Hold a long investment horizon, use SIPs to spread out investments and mitigate market timing risk and allocate only a nominal part of your portfolio to such funds. If you find that your risk appetite evolves or your comfort with equities increases, you may consider increasing your investments in such funds over time.
FAQs
Are multi cap funds suitable for first-time conservative investors?
They can be suitable only if the investor is comfortable with the mandatory small and mid cap exposure and can tolerate some volatility. It may be advisable to start with a nominal allocation and assess comfort before committing to a larger amount.
How do multi cap funds manage market volatility?
They rebalance back to the required 25-25-25 allocation, trimming overheated areas and reinforcing lagging ones, which may help mitigate volatility.
Can multi cap funds offer consistent returns?
No, mutual fund returns are market-linked. Additionally, equity mutual funds – especially those with exposure to mid and small cap stocks – can experience high volatility, especially in the short term.
What is a suitable investment horizon for multi cap funds?
At least five years, so that each cap segment has time to potentially outperform in its cycle.
How are multi cap funds different from balanced or hybrid funds?
Balanced or hybrid funds combine equity with debt; multi cap funds invest chiefly in equity but diversify across company sizes.
Mutual Fund investments are subject to market risks, read all scheme related documents carefully.
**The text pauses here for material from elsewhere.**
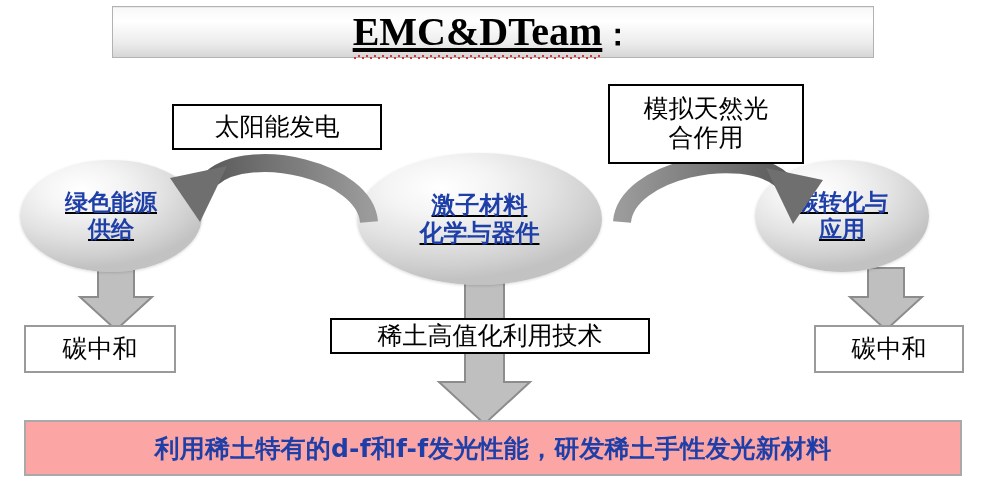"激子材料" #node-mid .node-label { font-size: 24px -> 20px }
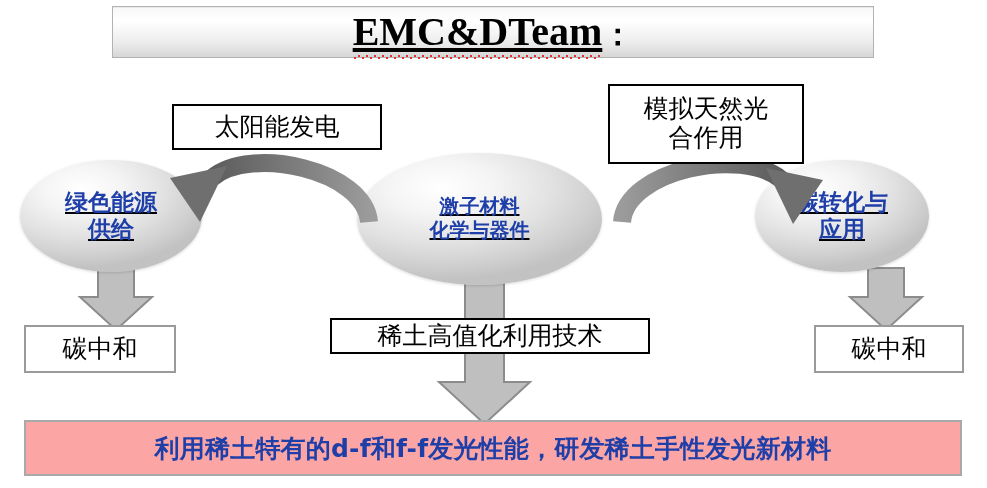"利用稀土特有的d-f和f-f发光性能，研发稀土手性发光新材料" #banner { background: #fca5a5 -> #f0abfc }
This document should not be treated as endorsement of the views/opinions or as investment advice. This document should not be construed as a research report or a recommendation to buy or sell any security. This document is for information purpose only and should not be construed as a promise on minimum returns or safeguard of capital. This document alone is not sufficient and should not be used for the development or implementation of an investment strategy. The recipient should note and understand that the information provided above may not contain all the material aspects relevant for making an investment decision. Investors are advised to consult their own investment advisor before making any investment decision in light of their risk appetite, investment goals and horizon. This information is subject to change without any prior notice.
The content herein has been prepared on the basis of publicly available information believed to be reliable. However, Bajaj Finserv Asset Management Ltd. does not guarantee the accuracy of such information, assure its completeness or warrant such information will not be changed. The tax information (if any) in this article is based on current laws and is subject to change. Please consult a tax professional or refer to the latest regulations for up-to-date information.